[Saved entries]
####

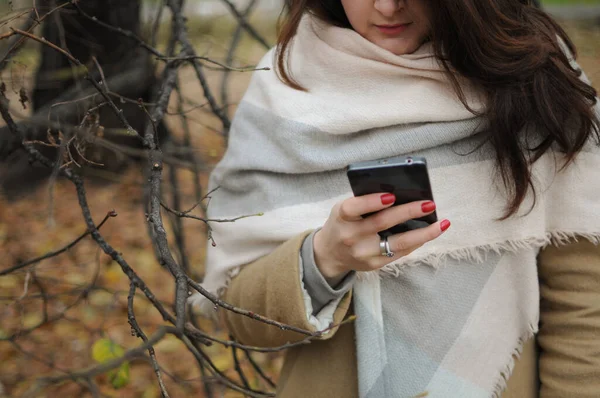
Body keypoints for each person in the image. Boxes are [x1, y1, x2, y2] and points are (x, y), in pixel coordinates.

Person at [189, 0, 600, 397]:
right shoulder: (284, 91)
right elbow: (240, 318)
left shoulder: (535, 81)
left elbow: (584, 304)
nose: (387, 7)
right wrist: (324, 260)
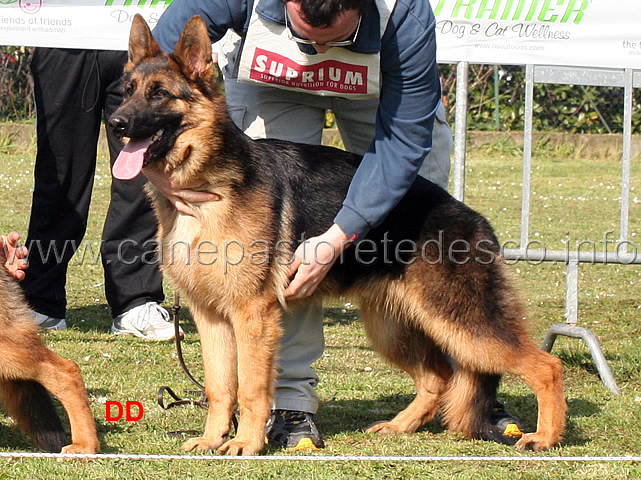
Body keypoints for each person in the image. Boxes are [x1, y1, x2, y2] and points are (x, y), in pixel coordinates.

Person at [149, 0, 522, 449]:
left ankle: (473, 385)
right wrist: (156, 163)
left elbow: (403, 142)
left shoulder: (403, 12)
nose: (319, 51)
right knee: (266, 271)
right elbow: (150, 74)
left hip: (379, 88)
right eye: (306, 34)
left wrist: (338, 236)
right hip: (275, 82)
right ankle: (289, 404)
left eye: (335, 40)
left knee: (422, 236)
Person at [22, 47, 180, 341]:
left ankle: (137, 300)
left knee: (142, 177)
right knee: (57, 174)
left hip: (136, 40)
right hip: (61, 35)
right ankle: (40, 300)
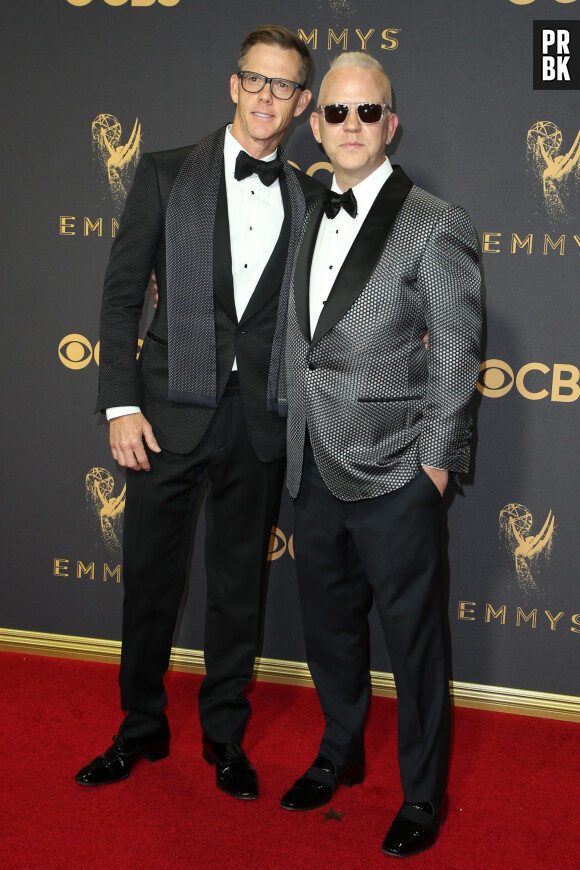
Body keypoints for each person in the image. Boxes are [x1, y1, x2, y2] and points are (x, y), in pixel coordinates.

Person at [75, 25, 322, 800]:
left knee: (238, 588)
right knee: (148, 580)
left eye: (282, 86)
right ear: (232, 84)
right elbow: (121, 300)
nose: (264, 97)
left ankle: (225, 737)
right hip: (163, 415)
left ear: (303, 103)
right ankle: (139, 728)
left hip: (259, 420)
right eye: (255, 79)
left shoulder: (310, 197)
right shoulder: (163, 173)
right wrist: (119, 403)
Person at [280, 52, 482, 858]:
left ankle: (424, 797)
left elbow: (458, 359)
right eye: (336, 112)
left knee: (414, 643)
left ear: (390, 124)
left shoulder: (435, 220)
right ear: (316, 121)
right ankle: (339, 755)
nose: (352, 126)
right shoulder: (304, 206)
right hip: (310, 464)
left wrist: (432, 468)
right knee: (330, 633)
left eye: (368, 113)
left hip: (398, 470)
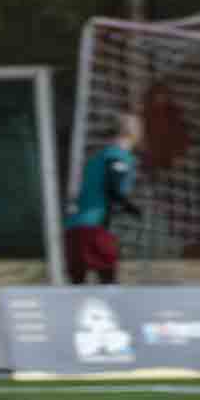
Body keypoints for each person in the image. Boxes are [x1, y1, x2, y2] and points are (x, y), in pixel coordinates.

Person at [65, 112, 141, 285]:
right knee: (109, 285)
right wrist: (131, 207)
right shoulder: (118, 156)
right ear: (132, 132)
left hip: (74, 228)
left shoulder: (96, 158)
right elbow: (113, 187)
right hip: (94, 228)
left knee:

####

An exact restatement is expected of the lines from the line containing "right elbow: (150, 74)" to the end of the data above, pictures excluded.

Written response:
right elbow: (150, 74)
left hip: (379, 88)
right eye: (306, 34)
left wrist: (338, 236)
right hip: (275, 82)
right ankle: (289, 404)
left eye: (335, 40)
left knee: (422, 236)
Person at [22, 47, 180, 341]:
left ankle: (137, 300)
left knee: (142, 177)
right knee: (57, 174)
left hip: (136, 40)
right hip: (61, 35)
right ankle: (40, 300)
Body keypoints for each person in the image. Boxes are [x1, y1, x2, y2] and points are (x, y), in pixel coordinates.

Person at [75, 25, 322, 800]:
left knee: (238, 588)
right knee: (148, 580)
left eye: (282, 86)
right ear: (232, 84)
right elbow: (121, 300)
nose: (264, 97)
left ankle: (225, 737)
right hip: (163, 415)
left ear: (303, 103)
right ankle: (139, 728)
left hip: (259, 420)
right eye: (255, 79)
left shoulder: (310, 197)
right shoulder: (163, 173)
right wrist: (119, 403)
Person at [280, 52, 482, 858]:
left ankle: (424, 797)
left elbow: (458, 359)
right eye: (336, 112)
left knee: (414, 643)
left ear: (390, 124)
left shoulder: (435, 220)
right ear: (316, 121)
right ankle: (339, 755)
nose: (352, 126)
right shoulder: (304, 206)
right hip: (310, 464)
left wrist: (432, 468)
right knee: (330, 633)
left eye: (368, 113)
left hip: (398, 470)
Body keypoints for each person in the image. Boxes are [x1, y1, x2, y2] and points are (x, y), in pixel coordinates.

Person at [65, 112, 141, 285]:
right knee: (109, 285)
right wrist: (131, 207)
right shoulder: (118, 156)
right ear: (132, 132)
left hip: (74, 228)
left shoulder: (96, 158)
right elbow: (113, 187)
right hip: (94, 228)
left knee:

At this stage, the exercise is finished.